The known issues list is longer than some would like, but that’s par for the course in a Dev Channel release. The warning about Xbox controller Bluetooth crashes has already sparked a Reddit thread, with gamers swapping workarounds. The error 0x80070005 during installation seems to correlate with machines that have certain third-party security software installed, pointing to a permissions conflict that Microsoft will need to address in a servicing update.

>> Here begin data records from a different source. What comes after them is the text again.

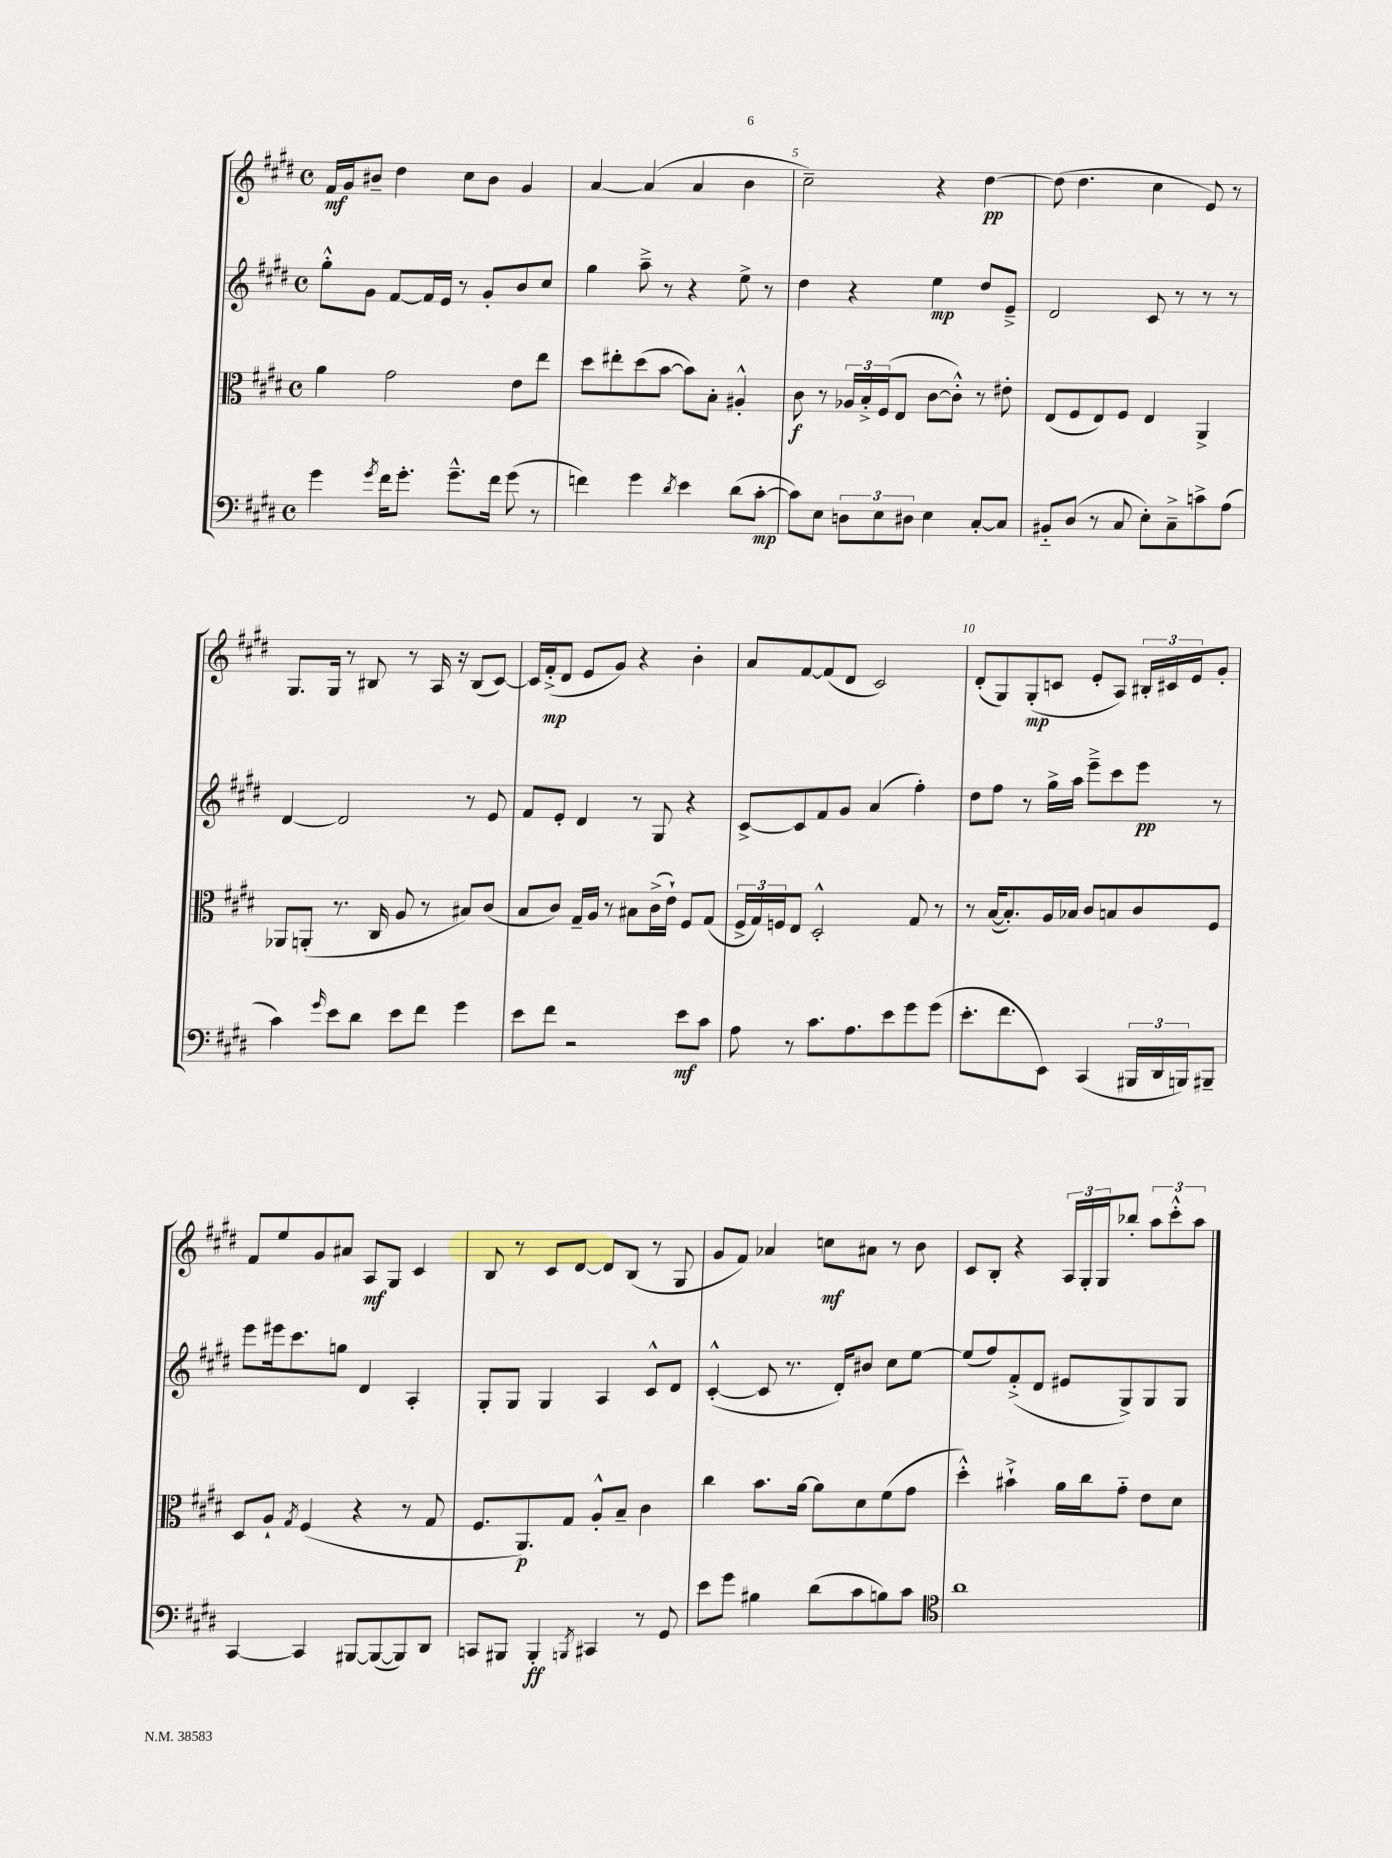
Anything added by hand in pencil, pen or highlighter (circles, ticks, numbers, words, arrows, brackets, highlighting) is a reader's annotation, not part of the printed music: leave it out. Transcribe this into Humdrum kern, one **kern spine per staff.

**kern	**kern	**kern	**kern
*staff4	*staff3	*staff2	*staff1
*clefF4	*clefC3	*clefG2	*clefG2
*k[f#c#g#d#]	*k[f#c#g#d#]	*k[f#c#g#d#]	*k[f#c#g#d#]
*M4/4	*M4/4	*M4/4	*M4/4
*met(c)	*met(c)	*met(c)	*met(c)
4g#\	4a\	8gg#'^^\L	16f#/LL
.	.	.	16g#/J
.	.	8g#\J	8b#~/J
8qg#/	.	.	.
16f#\LK	2g#\	[8f#/L	4dd#\
8.g#'\J	.	.	.
.	.	16f#/]L	.
.	.	16e/JJ	.
8.g#~^^\L	.	8r	8cc#\L
.	.	8g#'/L	8b#\J
16f#\Jk	.	.	.
(8g#\	8e\L	8b/	4g#/
8r	8ee\J	8cc#/J	.
=	=	=	=
4f\)	8dd#\L	4gg#\	[4a/
.	8ee#'\	.	.
4g#\	(8dd#\	8aa~^\	(4a/]
.	[8b\J	8r	.
8qd#/	.	.	.
4e\	8b\]L)	4r	4a/
.	8B'\J	.	.
(8d#\L	4A#'^^/	8ee^\	4b\
[8c#'\J	.	8r	.
=	=	=	=
8c#\]L)	8c#\	4dd#\	2cc#~\)
8E\J	8r	.	.
12D\L	24A-/LL	4r	.
.	24B'^/	.	.
12E\	(24F#/J	.	.
.	8E/J	.	.
12D#\J	.	.	.
4E\	[8c#\L	4ee\	4r
.	8c#'^^\]J)	.	.
[8C#'/L	8r	8dd#/L	[4dd#\
8C#/]J	8e#'\	8e~^/J	.
=	=	=	=
8BB#'~/L	(8E/L	2d#/	(8dd#\]
(8D#/J	8F#/	.	4.dd#\
8r	8E/)	.	.
8C#/	8F#/J	.	.
8E'\L)	4E/	8c#/	4cc#\
8C#~^\	.	8r	.
8c^\	4AA^/	8r	8e/)
(8A\J	.	8r	8r
=	=	=	=
4c#\)	8AA-/L	[4d#/	8.G#/L
.	(8AA'/J	.	.
.	.	.	16G#/Jk
16qqg#/	.	.	.
8e\L	8.r	2d#/]	8r
8d#\J	.	.	8B#/
.	16C#/	.	.
8e\L	8A/	.	8r
8f#\J	8r	.	16A/
.	.	.	16r
4g#\	8B#/L)	8r	(8B#/L
.	(8c#/J	8e/	[8c#/J)
=	=	=	=
8e\L	8B/L	8f#/L	16c#/]LL
.	.	.	(16f#'^/J
8f#\J	8c#/J)	8e'/J	8d#/J
2r	16G#~/LL	4d#/	8e/L
.	16A/JJ	.	.
.	8r	.	8g#/J)
.	8B#\L	8r	4r
.	(16c#^\L	8G#/	.
.	16e`\JJ)	.	.
8e\L	8F#/L	4r	4b'\
8c#\J	(8G#/J	.	.
=	=	=	=
8A\	24F#^/LL	[8c#^/L	8a/L
.	24G#/)	.	.
.	24F/J	.	.
8r	8E/J	8c#/]	[8f#/
8.c#\L	2D#'^^/	8f#/	(8f#/]
.	.	8g#/J	8d#/J
8.A\	.	.	.
.	.	(4a/	2c#/)
8e\	.	.	.
8g#\	8G#/	4ff#'\)	.
(8g#\J	8r	.	.
=	=	=	=
8.e'\L	8r	8dd#\L	(8d#'/L
.	([16B/LK	8ff#\J	8G#/)
8.f#\	8.B'/])	.	.
.	.	8r	(8G#'/
8EE\J)	16A/L	16gg#^\LL	8c/J
.	16B-/JJ	16aa\JJ	.
(4CC#/	8c#/L	8eee~^\L	8e'/L
.	8B/	8ccc#\	8A/J)
24BBB#/LL	8c#/	8eee\J	24B#'/LL
24DD#/	.	.	24c#/
24BBB/J)	.	.	24e/J
8BBB#~/J	8F#/J	8r	8g#'/J
=	=	=	=
[4CC#/	8D#/L	8eee\L	8f#/L
.	8A`/J	16eee#\k	8ee/
.	.	8.ccc#\	.
.	8qG#/	.	.
4CC#/]	(4F#/	.	8g#/
.	.	8gg\J	8a#/J
[8BBB#/L	4r	4d#/	8A/L
(8BBB#/_	.	.	8G#/J
8BBB#/])	8r	4A'/	4c#/
8DD#/J	8G#/	.	.
=	=	=	=
8CC/L	8.F#/L	8G#'/L	8B/
8BBB#/J	.	8G#/J	8r
.	8.AA/)	.	.
4BBB#'/	.	4G#/	8c#/L
.	8G#/J	.	[8d#/J
8qBBB/	.	.	.
4CC#/	8A'^^/L	4A/	8d#/]L
.	8B~/J	.	(8B/J
8r	4c#\	8c#^^/L	8r
8GG#/	.	8d#/J	8G#/
=	=	=	=
8e\L	4cc#\	([4c#'^^/	8g#/L
8g#\J	.	.	8f#/J)
4B#\	8.b\L	8c#/]	4a-/
.	.	8.r	.
.	[16a\Jk	.	.
(8d#\L	8a\]L	.	8cc\L
.	.	16d#'/LK)	.
8c#\	8d#\	8b#/J	8a#\J
8B\)	(8f#\	8cc#\L	8r
8c#\J	8g#\J	[8ee\J	8b\
=	=	=	=
*clefC4	*	*	*
1a	4dd#'^^\)	(8ee/]L	8c#/L
.	.	8ff#/)	8B'/J
.	4b#`^\	(8f#'^/	4r
.	.	8d#/J	.
.	16a\LL	8e#/L	24A/LL
.	.	.	24G#'/
.	16cc#\J	.	.
.	.	.	24G#/J
.	8g#'~\J	8G#^/)	8bb-'/J
.	8e\L	8G#/	12aa\L
.	.	.	12ccc#'^^\
.	8d#\J	8G#/J	.
.	.	.	12aa\J
==	==	==	==
*-	*-	*-	*-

Looking ahead, features like the mobile companion and deeper Settings migration are expected to percolate into the Beta Channel in the coming months, eventually finding their way into a stable Windows 11 release—likely the 24H2 or later feature updates. The Dev Channel remains the fastest track for feedback, so if you’re opted in, your voice directly shapes the final product.

The Bottom Line

Windows 11 Insider Preview Build 26200.5742 isn’t the flashiest release, but it’s a solid workhorse update. The mobile companion in Start answers a real need for phone–PC convergence, the relentless march of settings migration simplifies system administration, and File Explorer finally gets the performance attention it deserves. The bug fixes reaffirm Microsoft’s commitment to reliability, even as the known issues remind us that this is still pre-release software.

For Dev Channel Insiders, hitting “Check for updates” now is a good idea—just be prepared for the possibility of a rollback and keep an eye on those taskbar pins. As always, your Feedback Hub reports are the fuel that powers the next wave of improvements.